[gmx-users] Dimer g_rms
carlajamous at gmail.com
Wed Jun 30 14:07:51 CEST 2010
Thank you for all your replies. Actually, I have already applied trjconv
-pbc. So I'm sure that my analysis is on a whole protein, centered in my
box. I'm using gromacs 4.0.3
So I think that you were right by saying that my dimer is not stable while
my monomers are. But now, I have to fgure out why.
On Wed, Jun 30, 2010 at 1:54 PM, Tsjerk Wassenaar <tsjerkw at gmail.com> wrote:
> > Not necessary!
> > If the dimer separates across the boundaries you have
> > a problem of fitting the two together while they are separated.
> > This is only if you use the dimer. The monomers would be fine.
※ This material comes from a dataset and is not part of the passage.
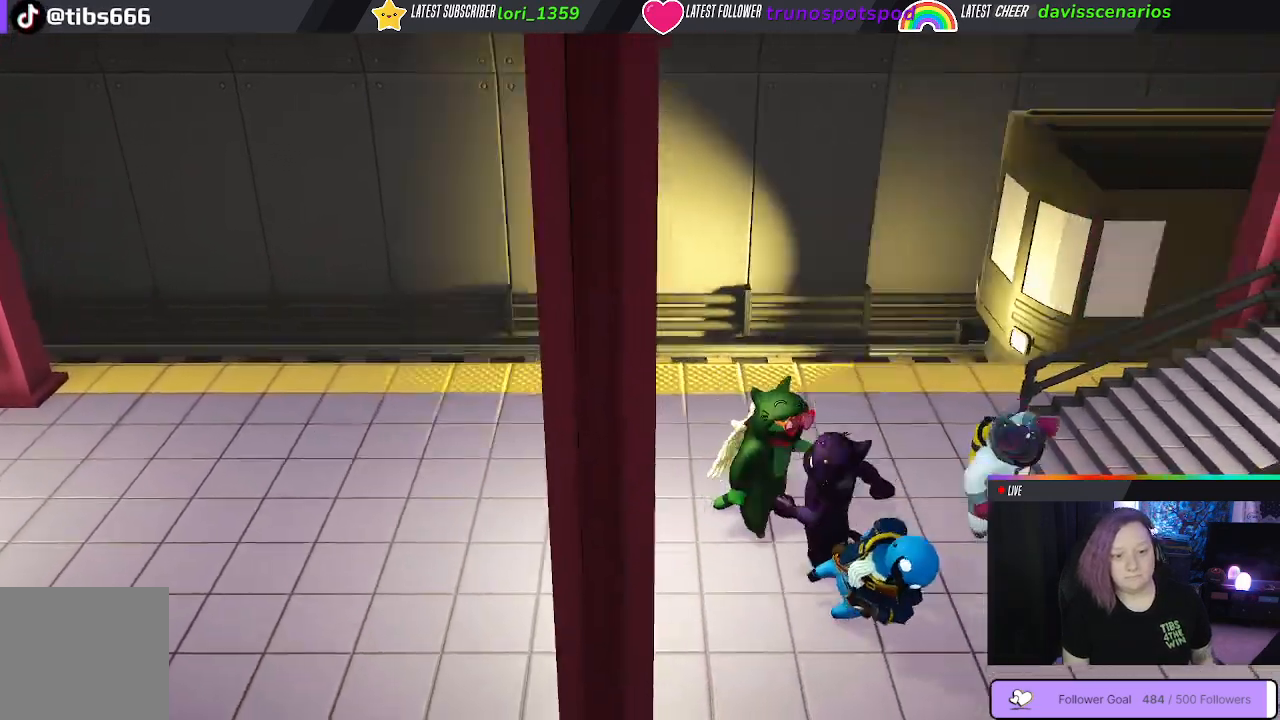
{"buttons": ["B"], "left_stick": "down-right", "right_stick": "center", "events": [[67, "B", "down"], [167, "left_stick", "down"], [183, "B", "up"], [283, "B", "down"], [333, "left_stick", "down-right"], [383, "B", "up"], [450, "B", "down"]]}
> That was the case before gromacs 4. But the current versions don't
> keep molecules whole. This means that a PBC effect will show up in at
> least one monomer, if there is splitting over the boundaries. It also
> means that the jumps due to this are much smaller, and may not be as
> easily identified as before. That's a general word of caution,
> unrelated to the issue mentioned here.
> Concluding, if the version is <4, the increase in RMSD may either be
> due to splitting or due to relative motion of the domains, but the
> evolution of the RMSD (sudden or gradual) will tell which is the case.
> Otherwise, the increase will be due to relative motion of the domains.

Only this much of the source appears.